## Task to carry out
Lay out every line of text from all the items below as a JSON list of strings, with one string for each line and no blank lines. Leave the pictures out of your answer.

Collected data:
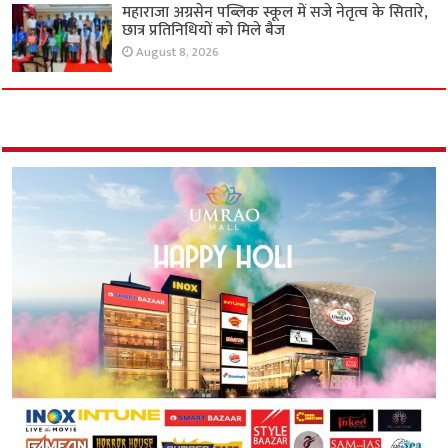
महाराजा अग्रसेन पब्लिक स्कूल में सजे नेतृत्व के सितारे,
छात्र प्रतिनिधियों को मिले बैज
August 8, 2026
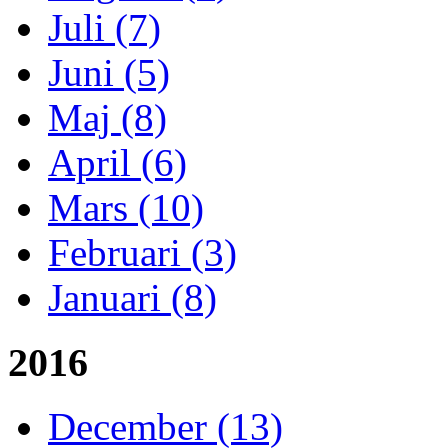
Juli (7)
Juni (5)
Maj (8)
April (6)
Mars (10)
Februari (3)
Januari (8)
2016
December (13)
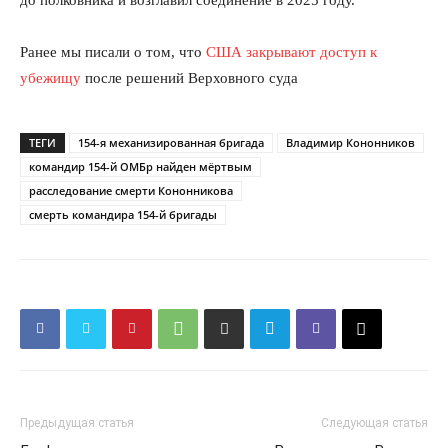
Ранее мы писали о том, что
США закрывают доступ к
убежищу
после решений Верховного суда
ТЕГИ
154-я механизированная бригада
Владимир Кононников
командир 154-й ОМБр найден мёртвым
расследование смерти Кононникова
смерть командира 154-й бригады
Предыдущая статья
Следующая статья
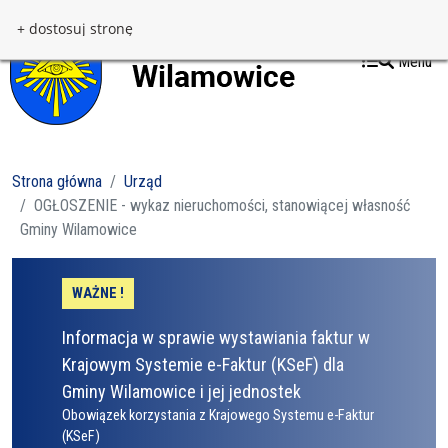
Przejdź do treści
Przejdź do menu
+ dostosuj stronę
Menu
Strona główna
Urząd
OGŁOSZENIE - wykaz nieruchomości, stanowiącej własność
Gminy Wilamowice
WAŻNE !
Informacja w sprawie wystawiania faktur w
Krajowym Systemie e-Faktur (KSeF) dla
Gminy Wilamowice i jej jednostek
Obowiązek korzystania z Krajowego Systemu e-Faktur
(KSeF)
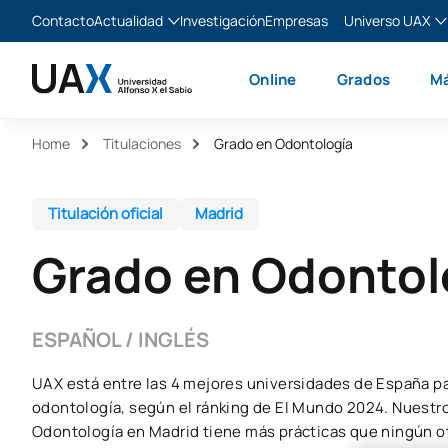
Contacto
Actualidad
Investigación
Empresas
Universo UAX
Blog
The Valley
Es
Online
Grados
Má
Noticias
XTART
En
MIR Asturias
Fr
Home
Titulaciones
Grado en Odontología
Ita
Titulación oficial
Madrid
Grado en Odontol
ESPAÑOL / INGLÉS
UAX está entre las 4 mejores universidades de España pa
odontología, según el ránking de El Mundo 2024. Nuestr
Odontología en Madrid tiene más prácticas que ningún ot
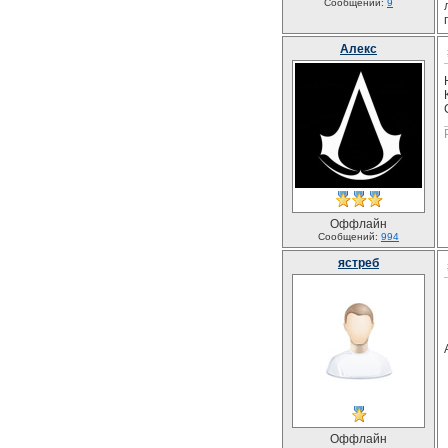
Сообщений:
9
Алекс
Оффлайн
Сообщений:
994
ястреб
Оффлайн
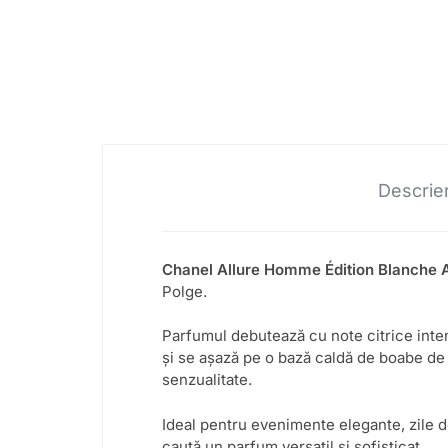
Descrie
Chanel Allure Homme Édition Blanche 
Polge.
Parfumul debutează cu note citrice inten
și se așază pe o bază caldă de boabe de t
senzualitate.
Ideal pentru evenimente elegante, zile d
caută un parfum versatil și sofisticat.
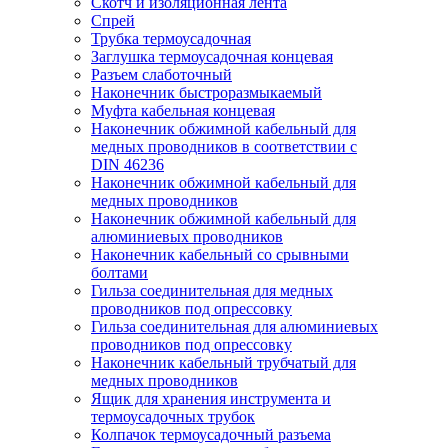
Скотч и изоляционная лента
Спрей
Трубка термоусадочная
Заглушка термоусадочная концевая
Разъем слаботочный
Наконечник быстроразмыкаемый
Муфта кабельная концевая
Наконечник обжимной кабельный для
медных проводников в соответствии с
DIN 46236
Наконечник обжимной кабельный для
медных проводников
Наконечник обжимной кабельный для
алюминиевых проводников
Наконечник кабельный со срывными
болтами
Гильза соединительная для медных
проводников под опрессовку
Гильза соединительная для алюминиевых
проводников под опрессовку
Наконечник кабельный трубчатый для
медных проводников
Ящик для хранения инструмента и
термоусадочных трубок
Колпачок термоусадочный разъема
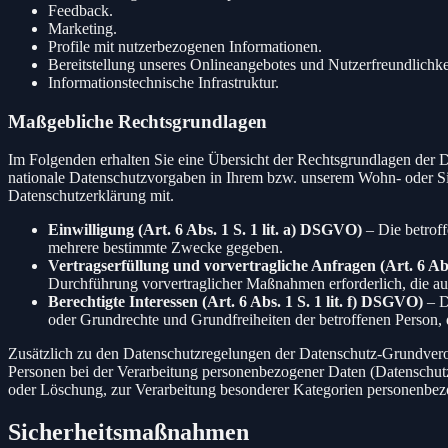
Feedback.
Marketing.
Profile mit nutzerbezogenen Informationen.
Bereitstellung unseres Onlineangebotes und Nutzerfreundlichke
Informationstechnische Infrastruktur.
Maßgebliche Rechtsgrundlagen
Im Folgenden erhalten Sie eine Übersicht der Rechtsgrundlagen de
nationale Datenschutzvorgaben in Ihrem bzw. unserem Wohn- oder Sitzl
Datenschutzerklärung mit.
Einwilligung (Art. 6 Abs. 1 S. 1 lit. a) DSGVO)
– Die betroff
mehrere bestimmte Zwecke gegeben.
Vertragserfüllung und vorvertragliche Anfragen (Art. 6 Abs
Durchführung vorvertraglicher Maßnahmen erforderlich, die auf
Berechtigte Interessen (Art. 6 Abs. 1 S. 1 lit. f) DSGVO)
– D
oder Grundrechte und Grundfreiheiten der betroffenen Person,
Zusätzlich zu den Datenschutzregelungen der Datenschutz-Grundvero
Personen bei der Verarbeitung personenbezogener Daten (Datenschut
oder Löschung, zur Verarbeitung besonderer Kategorien personenbezo
Sicherheitsmaßnahmen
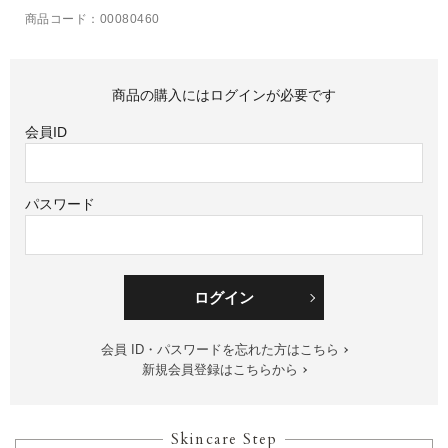
商品コード：00080460
商品の購入にはログインが必要です
会員ID
パスワード
ログイン
会員 ID・パスワードを忘れた方はこちら
新規会員登録はこちらから
Skincare Step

## Finished exercise
[
  "महाराजा अग्रसेन पब्लिक स्कूल में सजे नेतृत्व के सितारे,",
  "छात्र प्रतिनिधियों को मिले बैज",
  "August 8, 2026",
  "Juli (7)",
  "Juni (5)",
  "Maj (8)",
  "April (6)",
  "Mars (10)",
  "Februari (3)",
  "Januari (8)",
  "2016",
  "December (13)",
  "Ранее мы писали о том, что",
  "США закрывают доступ к",
  "убежищу",
  "после решений Верховного суда",
  "ТЕГИ",
  "154-я механизированная бригада",
  "Владимир Кононников",
  "командир 154-й ОМБр найден мёртвым",
  "расследование смерти Кононникова",
  "смерть командира 154-й бригады",
  "Предыдущая статья",
  "Следующая статья",
  "Przejdź do treści",
  "Przejdź do menu",
  "+ dostosuj stronę",
  "Menu",
  "Strona główna",
  "Urząd",
  "OGŁOSZENIE - wykaz nieruchomości, stanowiącej własność",
  "Gminy Wilamowice",
  "WAŻNE !",
  "Informacja w sprawie wystawiania faktur w",
  "Krajowym Systemie e-Faktur (KSeF) dla",
  "Gminy Wilamowice i jej jednostek",
  "Obowiązek korzystania z Krajowego Systemu e-Faktur",
  "(KSeF)",
  "Contacto",
  "Actualidad",
  "Investigación",
  "Empresas",
  "Universo UAX",
  "Blog",
  "The Valley",
  "Es",
  "Online",
  "Grados",
  "Má",
  "Noticias",
  "XTART",
  "En",
  "MIR Asturias",
  "Fr",
  "Home",
  "Titulaciones",
  "Grado en Odontología",
  "Ita",
  "Titulación oficial",
  "Madrid",
  "Grado en Odontol",
  "ESPAÑOL / INGLÉS",
  "UAX está entre las 4 mejores universidades de España pa",
  "odontología, según el ránking de El Mundo 2024. Nuestr",
  "Odontología en Madrid tiene más prácticas que ningún ot",
  "Сообщений:",
  "9",
  "Алекс",
  "Оффлайн",
  "Сообщений:",
  "994",
  "ястреб",
  "Оффлайн",
  "Descrie",
  "Chanel Allure Homme Édition Blanche ",
  "Polge.",
  "Parfumul debutează cu note citrice inten",
  "și se așază pe o bază caldă de boabe de t",
  "senzualitate.",
  "Ideal pentru evenimente elegante, zile d",
  "caută un parfum versatil și sofisticat.",
  "Скотч и изоляционная лента",
  "Спрей",
  "Трубка термоусадочная",
  "Заглушка термоусадочная концевая",
  "Разъем слаботочный",
  "Наконечник быстроразмыкаемый",
  "Муфта кабельная концевая",
  "Наконечник обжимной кабельный для",
  "медных проводников в соответствии с",
  "DIN 46236",
  "Наконечник обжимной кабельный для",
  "медных проводников",
  "Наконечник обжимной кабельный для",
  "алюминиевых проводников",
  "Наконечник кабельный со срывными",
  "болтами",
  "Гильза соединительная для медных",
  "проводников под опрессовку",
  "Гильза соединительная для алюминиевых",
  "проводников под опрессовку",
  "Наконечник кабельный трубчатый для",
  "медных проводников",
  "Ящик для хранения инструмента и",
  "термоусадочных трубок",
  "Колпачок термоусадочный разъема",
  "Feedback.",
  "Marketing.",
  "Profile mit nutzerbezogenen Informationen.",
  "Bereitstellung unseres Onlineangebotes und Nutzerfreundlichke",
  "Informationstechnische Infrastruktur.",
  "Maßgebliche Rechtsgrundlagen",
  "Im Folgenden erhalten Sie eine Übersicht der Rechtsgrundlagen de",
  "nationale Datenschutzvorgaben in Ihrem bzw. unserem Wohn- oder Sitzl",
  "Datenschutzerklärung mit.",
  "Einwilligung (Art. 6 Abs. 1 S. 1 lit. a) DSGVO)",
  "– Die betroff",
  "mehrere bestimmte Zwecke gegeben.",
  "Vertragserfüllung und vorvertragliche Anfragen (Art. 6 Abs",
  "Durchführung vorvertraglicher Maßnahmen erforderlich, die auf",
  "Berechtigte Interessen (Art. 6 Abs. 1 S. 1 lit. f) DSGVO)",
  "– D",
  "oder Grundrechte und Grundfreiheiten der betroffenen Person,",
  "Zusätzlich zu den Datenschutzregelungen der Datenschutz-Grundvero",
  "Personen bei der Verarbeitung personenbezogener Daten (Datenschut",
  "oder Löschung, zur Verarbeitung besonderer Kategorien personenbezo",
  "Sicherheitsmaßnahmen",
  "商品コード：00080460",
  "商品の購入にはログインが必要です",
  "会員ID",
  "パスワード",
  "ログイン",
  "会員 ID・パスワードを忘れた方はこちら",
  "新規会員登録はこちらから",
  "Skincare Step"
]